▸ Recorded data:
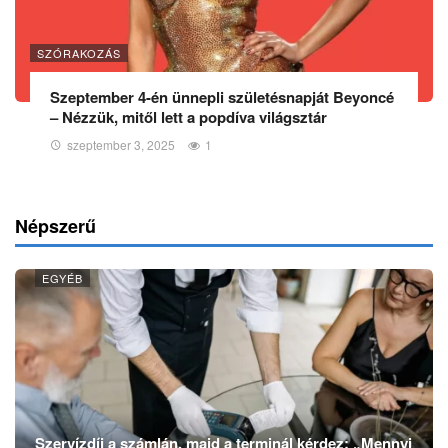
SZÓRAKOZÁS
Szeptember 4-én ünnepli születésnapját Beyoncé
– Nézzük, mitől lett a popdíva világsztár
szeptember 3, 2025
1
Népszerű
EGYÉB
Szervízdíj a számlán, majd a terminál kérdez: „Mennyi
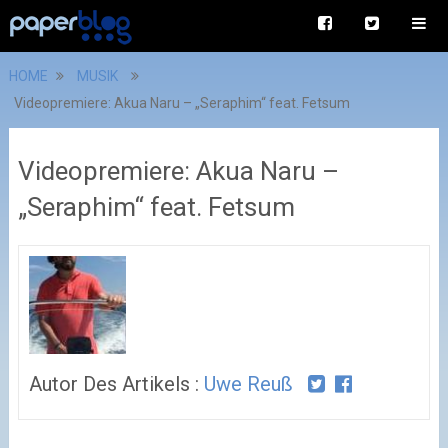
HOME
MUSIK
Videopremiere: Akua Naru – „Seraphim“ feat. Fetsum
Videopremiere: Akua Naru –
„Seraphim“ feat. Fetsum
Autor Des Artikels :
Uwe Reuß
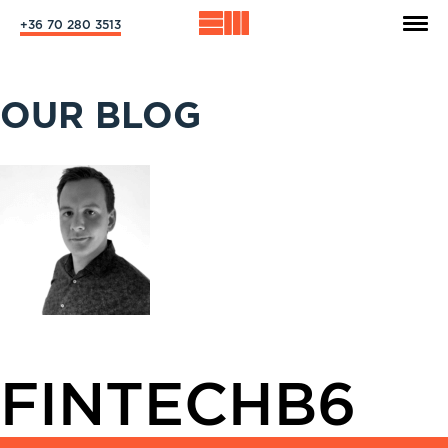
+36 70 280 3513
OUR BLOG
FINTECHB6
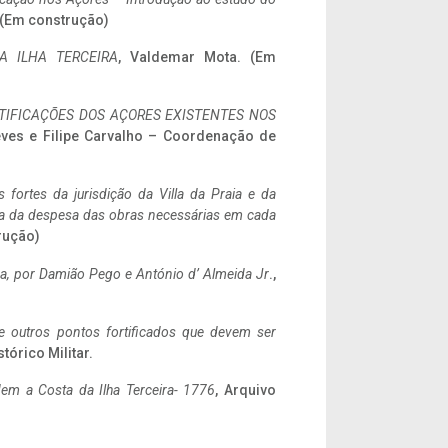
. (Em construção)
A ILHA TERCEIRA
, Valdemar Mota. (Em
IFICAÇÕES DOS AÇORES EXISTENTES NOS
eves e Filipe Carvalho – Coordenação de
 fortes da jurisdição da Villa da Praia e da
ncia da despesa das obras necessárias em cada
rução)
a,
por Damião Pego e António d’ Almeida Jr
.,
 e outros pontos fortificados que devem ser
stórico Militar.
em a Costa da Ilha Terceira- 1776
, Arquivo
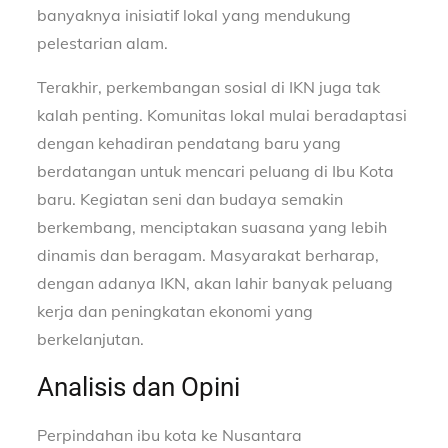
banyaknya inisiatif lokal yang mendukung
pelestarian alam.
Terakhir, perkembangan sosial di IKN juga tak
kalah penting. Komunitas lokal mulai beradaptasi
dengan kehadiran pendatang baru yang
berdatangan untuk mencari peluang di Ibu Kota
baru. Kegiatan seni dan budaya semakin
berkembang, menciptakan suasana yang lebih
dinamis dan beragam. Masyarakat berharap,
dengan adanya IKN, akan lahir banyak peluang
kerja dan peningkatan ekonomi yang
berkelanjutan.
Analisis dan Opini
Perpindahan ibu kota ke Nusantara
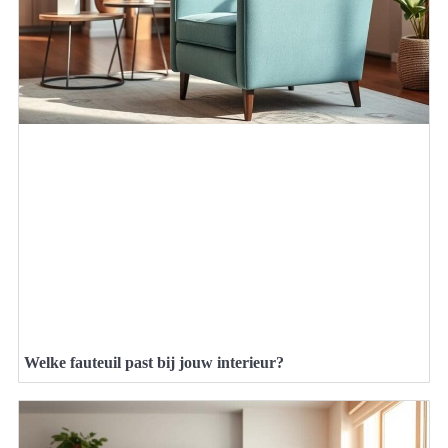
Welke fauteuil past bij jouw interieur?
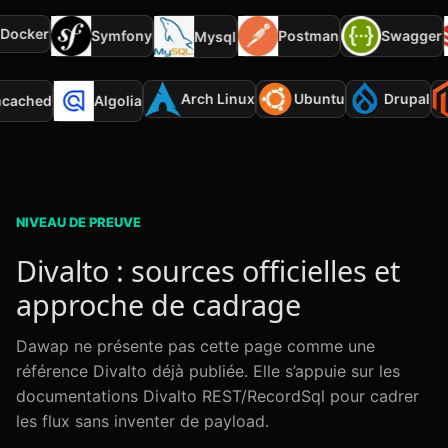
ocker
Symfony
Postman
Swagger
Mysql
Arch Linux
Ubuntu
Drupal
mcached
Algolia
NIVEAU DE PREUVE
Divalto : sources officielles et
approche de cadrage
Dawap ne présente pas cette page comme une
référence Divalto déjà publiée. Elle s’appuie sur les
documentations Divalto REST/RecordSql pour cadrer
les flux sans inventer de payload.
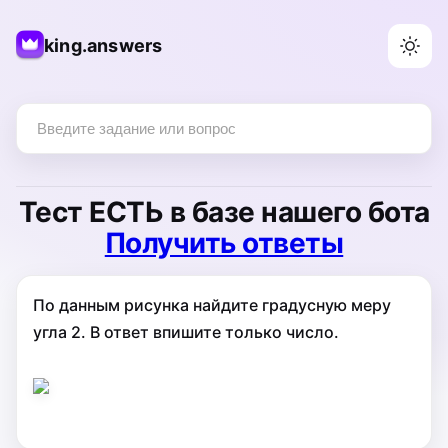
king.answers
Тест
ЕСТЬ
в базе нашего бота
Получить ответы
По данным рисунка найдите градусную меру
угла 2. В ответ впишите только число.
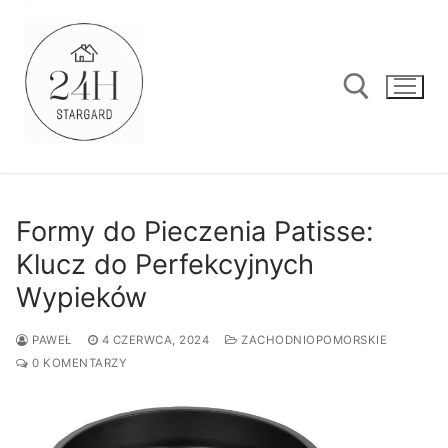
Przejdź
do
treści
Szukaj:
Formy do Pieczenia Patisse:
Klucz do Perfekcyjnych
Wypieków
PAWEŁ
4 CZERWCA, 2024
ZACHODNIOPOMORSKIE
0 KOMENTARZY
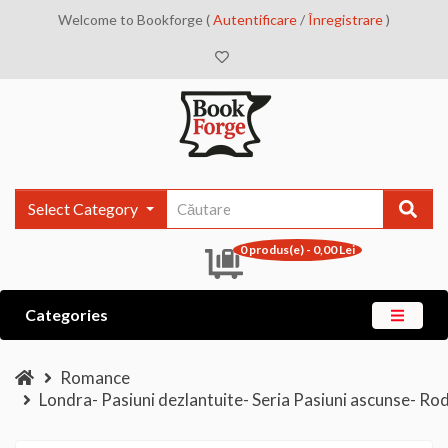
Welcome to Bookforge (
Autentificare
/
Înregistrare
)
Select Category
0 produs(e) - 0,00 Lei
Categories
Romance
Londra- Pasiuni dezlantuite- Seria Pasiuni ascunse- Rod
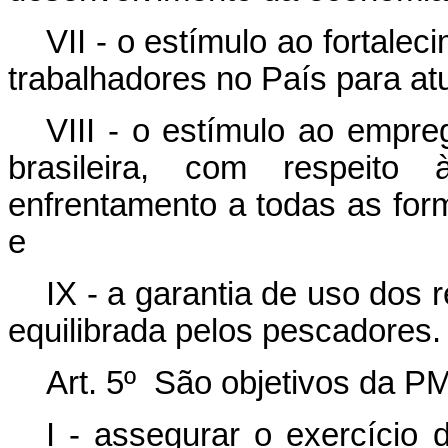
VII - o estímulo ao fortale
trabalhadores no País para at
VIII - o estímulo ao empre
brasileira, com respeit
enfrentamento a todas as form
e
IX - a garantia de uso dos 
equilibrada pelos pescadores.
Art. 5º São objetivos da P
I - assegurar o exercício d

▸ Exercise brief: Please count the lines in the entries above that contain the string "lokal" and reply with only that number.

▸ Result of the task: 2